EXERCISES →
A: In the Milford station text, rewrite the part that opens with the words containing "Railroad station in" and closes with "Line East service.", substituting "passenger rail station" for "commuter rail station".
B: In the Milford station text, how many parking spaces does the station have?
C: Carry on the Milford station text from where it stops.

[[ SELECTED PASSAGE open ]]

Railroad station in Connecticut

Milford station is a commuter rail station on the Northeast Corridor in Milford, Connecticut. It is served by the Metro-North Railroad New Haven Line plus limited CT Rail Shore Line East service.

==Station layout==
The station has two high-level side platforms. The northern platform, adjacent to Track 1, is four cars long and generally used by westbound trains. The southern platform, adjacent to Track 4, is 10 cars long and generally used by eastbound trains. The New Haven Line has three tracks at this location. The inner track, not adjacent to either platform, is used only by express trains. Milford is the only station on the New Haven Line with only three tracks. The Northeast Corridor Commission identified restoring the fourth track in Milford as a priority in a 2021 report.

The station has 676 parking spaces, 444 of which are owned by the state.

[[ SELECTED PASSAGE closed ]]
[[ ENTRIES SHOWN open ]]

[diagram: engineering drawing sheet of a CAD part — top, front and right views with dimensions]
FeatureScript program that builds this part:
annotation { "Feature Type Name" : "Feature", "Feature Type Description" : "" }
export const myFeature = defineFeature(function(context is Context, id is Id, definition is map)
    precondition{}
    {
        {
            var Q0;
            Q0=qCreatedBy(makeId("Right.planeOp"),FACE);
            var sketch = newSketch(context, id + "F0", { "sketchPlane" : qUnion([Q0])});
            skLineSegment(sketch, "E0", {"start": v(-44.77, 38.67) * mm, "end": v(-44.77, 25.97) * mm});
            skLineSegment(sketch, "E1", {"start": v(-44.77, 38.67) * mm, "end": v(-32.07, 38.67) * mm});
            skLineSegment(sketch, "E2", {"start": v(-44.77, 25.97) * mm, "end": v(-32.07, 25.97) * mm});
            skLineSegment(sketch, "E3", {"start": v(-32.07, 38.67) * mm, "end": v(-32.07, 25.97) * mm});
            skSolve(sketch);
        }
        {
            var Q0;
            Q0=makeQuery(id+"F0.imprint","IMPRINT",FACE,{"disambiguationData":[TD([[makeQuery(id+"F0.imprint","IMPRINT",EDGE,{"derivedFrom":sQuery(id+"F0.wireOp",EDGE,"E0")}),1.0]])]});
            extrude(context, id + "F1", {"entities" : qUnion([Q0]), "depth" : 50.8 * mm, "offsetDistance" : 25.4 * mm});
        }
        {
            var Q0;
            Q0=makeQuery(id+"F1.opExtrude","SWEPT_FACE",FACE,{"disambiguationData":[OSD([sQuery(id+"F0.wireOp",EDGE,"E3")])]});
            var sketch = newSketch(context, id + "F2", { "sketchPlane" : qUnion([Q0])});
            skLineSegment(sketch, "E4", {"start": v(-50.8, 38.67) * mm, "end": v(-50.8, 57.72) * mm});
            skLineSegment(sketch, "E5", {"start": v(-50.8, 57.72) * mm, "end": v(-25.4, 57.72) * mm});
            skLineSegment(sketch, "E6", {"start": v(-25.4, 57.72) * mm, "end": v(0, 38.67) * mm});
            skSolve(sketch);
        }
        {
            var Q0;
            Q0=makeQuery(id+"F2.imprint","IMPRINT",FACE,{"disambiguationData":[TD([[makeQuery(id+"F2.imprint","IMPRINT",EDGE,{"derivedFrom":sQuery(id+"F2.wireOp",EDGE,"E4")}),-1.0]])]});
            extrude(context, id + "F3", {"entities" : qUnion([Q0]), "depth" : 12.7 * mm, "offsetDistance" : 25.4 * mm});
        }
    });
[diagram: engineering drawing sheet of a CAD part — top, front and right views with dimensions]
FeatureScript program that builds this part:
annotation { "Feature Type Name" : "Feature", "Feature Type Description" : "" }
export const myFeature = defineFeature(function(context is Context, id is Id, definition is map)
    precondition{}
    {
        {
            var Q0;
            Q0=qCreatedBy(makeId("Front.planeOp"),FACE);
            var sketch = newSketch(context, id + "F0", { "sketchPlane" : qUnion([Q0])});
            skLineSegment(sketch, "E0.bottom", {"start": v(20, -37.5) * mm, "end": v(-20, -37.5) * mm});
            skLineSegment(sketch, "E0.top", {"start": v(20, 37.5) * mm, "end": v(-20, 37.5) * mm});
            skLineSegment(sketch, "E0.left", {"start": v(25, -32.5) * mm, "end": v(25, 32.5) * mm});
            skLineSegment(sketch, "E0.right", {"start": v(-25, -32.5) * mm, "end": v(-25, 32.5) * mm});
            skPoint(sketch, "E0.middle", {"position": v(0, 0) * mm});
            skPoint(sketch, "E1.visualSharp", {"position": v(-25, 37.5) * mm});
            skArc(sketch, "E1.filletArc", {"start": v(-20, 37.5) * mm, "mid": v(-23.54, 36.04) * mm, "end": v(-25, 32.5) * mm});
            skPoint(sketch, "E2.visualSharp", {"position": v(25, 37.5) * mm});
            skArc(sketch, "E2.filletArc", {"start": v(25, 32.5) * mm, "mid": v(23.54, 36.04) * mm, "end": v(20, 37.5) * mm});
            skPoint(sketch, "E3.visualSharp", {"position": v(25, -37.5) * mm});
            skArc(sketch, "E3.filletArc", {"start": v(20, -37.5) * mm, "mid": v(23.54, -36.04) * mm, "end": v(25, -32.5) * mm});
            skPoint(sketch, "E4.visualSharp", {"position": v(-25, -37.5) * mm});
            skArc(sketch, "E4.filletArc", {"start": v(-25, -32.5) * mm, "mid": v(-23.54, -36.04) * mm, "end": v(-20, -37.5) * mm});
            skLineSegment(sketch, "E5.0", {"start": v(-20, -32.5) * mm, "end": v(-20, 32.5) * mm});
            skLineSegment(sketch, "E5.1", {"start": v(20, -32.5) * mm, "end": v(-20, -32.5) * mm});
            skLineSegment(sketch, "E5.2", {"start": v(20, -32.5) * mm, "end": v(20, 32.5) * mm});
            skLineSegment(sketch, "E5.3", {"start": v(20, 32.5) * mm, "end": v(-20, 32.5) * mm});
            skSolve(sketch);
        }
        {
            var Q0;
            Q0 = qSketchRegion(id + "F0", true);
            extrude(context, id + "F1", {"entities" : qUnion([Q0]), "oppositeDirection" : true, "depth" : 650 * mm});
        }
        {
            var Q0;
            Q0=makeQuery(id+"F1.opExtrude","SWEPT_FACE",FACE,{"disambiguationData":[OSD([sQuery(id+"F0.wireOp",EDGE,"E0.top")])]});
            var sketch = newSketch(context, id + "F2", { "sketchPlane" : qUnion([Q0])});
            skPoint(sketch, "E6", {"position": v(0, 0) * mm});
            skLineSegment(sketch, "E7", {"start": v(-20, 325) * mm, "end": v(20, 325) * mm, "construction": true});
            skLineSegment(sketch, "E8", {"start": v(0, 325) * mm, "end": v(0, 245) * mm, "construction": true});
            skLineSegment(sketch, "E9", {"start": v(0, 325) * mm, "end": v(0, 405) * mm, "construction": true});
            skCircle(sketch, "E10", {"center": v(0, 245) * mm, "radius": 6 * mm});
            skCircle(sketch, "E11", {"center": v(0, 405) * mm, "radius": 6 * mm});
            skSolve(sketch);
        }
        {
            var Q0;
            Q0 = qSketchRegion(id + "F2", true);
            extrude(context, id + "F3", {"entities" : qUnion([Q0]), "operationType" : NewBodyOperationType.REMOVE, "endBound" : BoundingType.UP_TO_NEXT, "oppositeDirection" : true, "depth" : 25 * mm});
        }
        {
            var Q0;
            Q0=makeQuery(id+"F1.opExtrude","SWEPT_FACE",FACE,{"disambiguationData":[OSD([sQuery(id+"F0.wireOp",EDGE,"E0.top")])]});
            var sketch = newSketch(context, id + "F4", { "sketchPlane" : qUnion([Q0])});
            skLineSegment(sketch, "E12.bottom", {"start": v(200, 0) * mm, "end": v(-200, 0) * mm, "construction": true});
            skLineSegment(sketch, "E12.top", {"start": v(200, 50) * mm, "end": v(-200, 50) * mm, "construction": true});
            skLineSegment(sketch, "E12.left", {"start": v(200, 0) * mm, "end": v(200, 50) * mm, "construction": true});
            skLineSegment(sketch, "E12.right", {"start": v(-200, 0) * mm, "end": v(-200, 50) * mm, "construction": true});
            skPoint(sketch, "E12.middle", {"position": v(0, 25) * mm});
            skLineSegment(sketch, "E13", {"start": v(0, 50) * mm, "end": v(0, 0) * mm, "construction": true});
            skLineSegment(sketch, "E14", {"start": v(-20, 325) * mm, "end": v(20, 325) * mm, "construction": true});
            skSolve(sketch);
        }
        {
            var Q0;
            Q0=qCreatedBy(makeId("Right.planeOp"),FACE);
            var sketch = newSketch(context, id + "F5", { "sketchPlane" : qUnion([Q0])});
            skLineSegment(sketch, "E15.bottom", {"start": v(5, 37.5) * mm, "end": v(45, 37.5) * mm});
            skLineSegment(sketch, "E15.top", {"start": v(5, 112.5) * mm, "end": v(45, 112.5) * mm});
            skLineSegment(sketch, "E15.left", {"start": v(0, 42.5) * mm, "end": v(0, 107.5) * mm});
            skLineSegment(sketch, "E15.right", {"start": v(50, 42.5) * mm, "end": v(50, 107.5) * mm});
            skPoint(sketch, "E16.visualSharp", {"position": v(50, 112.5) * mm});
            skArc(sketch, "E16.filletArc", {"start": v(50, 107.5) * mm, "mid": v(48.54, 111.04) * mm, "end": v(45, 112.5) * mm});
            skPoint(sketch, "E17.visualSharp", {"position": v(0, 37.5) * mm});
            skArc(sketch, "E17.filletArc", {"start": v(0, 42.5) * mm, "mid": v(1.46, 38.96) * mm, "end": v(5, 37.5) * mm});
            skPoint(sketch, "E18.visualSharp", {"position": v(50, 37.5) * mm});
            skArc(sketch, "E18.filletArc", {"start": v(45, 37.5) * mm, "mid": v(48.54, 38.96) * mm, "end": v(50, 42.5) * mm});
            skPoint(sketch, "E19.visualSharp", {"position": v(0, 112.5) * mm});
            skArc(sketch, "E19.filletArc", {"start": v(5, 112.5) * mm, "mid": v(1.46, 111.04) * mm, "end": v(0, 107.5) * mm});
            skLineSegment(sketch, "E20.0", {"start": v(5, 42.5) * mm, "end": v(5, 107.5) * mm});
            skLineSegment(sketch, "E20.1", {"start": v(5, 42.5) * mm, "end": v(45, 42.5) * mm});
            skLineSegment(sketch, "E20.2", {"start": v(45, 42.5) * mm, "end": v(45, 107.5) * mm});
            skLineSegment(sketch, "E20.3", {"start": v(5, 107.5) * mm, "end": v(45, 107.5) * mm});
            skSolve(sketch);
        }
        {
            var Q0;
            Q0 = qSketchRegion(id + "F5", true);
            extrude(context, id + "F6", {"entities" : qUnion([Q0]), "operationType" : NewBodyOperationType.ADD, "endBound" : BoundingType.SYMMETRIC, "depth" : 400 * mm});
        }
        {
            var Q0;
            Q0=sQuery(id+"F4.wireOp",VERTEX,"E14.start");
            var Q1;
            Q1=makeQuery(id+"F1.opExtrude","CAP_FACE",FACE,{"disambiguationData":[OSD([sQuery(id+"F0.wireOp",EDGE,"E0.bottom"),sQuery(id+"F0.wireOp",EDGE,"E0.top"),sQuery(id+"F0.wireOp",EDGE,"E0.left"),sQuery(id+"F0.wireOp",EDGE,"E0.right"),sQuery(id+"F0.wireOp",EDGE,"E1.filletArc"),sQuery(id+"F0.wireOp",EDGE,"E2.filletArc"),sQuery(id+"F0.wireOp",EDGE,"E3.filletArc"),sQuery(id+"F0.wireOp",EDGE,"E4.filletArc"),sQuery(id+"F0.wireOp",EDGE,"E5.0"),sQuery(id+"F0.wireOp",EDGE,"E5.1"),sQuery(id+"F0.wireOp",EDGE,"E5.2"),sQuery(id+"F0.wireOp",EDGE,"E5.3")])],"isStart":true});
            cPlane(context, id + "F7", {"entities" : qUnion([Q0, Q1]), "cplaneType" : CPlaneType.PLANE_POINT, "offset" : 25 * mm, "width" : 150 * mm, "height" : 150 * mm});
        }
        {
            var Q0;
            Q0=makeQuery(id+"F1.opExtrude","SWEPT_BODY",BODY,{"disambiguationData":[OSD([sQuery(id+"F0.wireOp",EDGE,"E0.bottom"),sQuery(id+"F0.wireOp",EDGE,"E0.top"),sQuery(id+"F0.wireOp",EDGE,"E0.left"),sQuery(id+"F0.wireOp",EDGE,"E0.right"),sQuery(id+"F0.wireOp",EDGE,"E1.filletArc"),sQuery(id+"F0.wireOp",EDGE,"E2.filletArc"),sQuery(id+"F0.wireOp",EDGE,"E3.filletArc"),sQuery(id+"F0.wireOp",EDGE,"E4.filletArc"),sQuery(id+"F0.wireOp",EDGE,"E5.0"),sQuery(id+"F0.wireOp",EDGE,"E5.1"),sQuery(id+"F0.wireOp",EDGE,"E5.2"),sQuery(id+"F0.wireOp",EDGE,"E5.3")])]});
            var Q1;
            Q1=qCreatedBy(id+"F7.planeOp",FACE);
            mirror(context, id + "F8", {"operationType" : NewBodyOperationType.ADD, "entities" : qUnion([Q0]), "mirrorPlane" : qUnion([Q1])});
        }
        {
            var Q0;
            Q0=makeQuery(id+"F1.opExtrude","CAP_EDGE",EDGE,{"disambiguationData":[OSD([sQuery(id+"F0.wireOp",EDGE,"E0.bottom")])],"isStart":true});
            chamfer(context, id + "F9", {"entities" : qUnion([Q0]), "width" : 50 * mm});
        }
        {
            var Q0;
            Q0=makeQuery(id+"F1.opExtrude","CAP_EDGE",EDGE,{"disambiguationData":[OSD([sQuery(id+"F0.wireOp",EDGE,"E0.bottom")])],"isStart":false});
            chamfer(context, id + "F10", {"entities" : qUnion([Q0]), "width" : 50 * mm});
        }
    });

[[ ENTRIES SHOWN closed ]]

ANSWERS TO THE TASKS →
A:
Railroad station in Connecticut

Milford station is a passenger rail station on the Northeast Corridor in Milford, Connecticut. It is served by the Metro-North Railroad New Haven Line plus limited CT Rail Shore Line East service.

B: 676

C:
==History==
The station opened on December 25, 1848. The brick south (eastbound) station building was constructed around 1881. It is similar to other stations constructed by the New York, New Haven and Hartford Railroad at Fairfield and Southport. The wooden westbound (north) building was constructed in 1896 when the line was quadruple-tracked. The station agent was eliminated by Penn Central on January 15, 1972.

Shore Line East service at the station was suspended indefinitely on March 16, 2020, due to the coronavirus pandemic. Service resumed on October 7, 2024.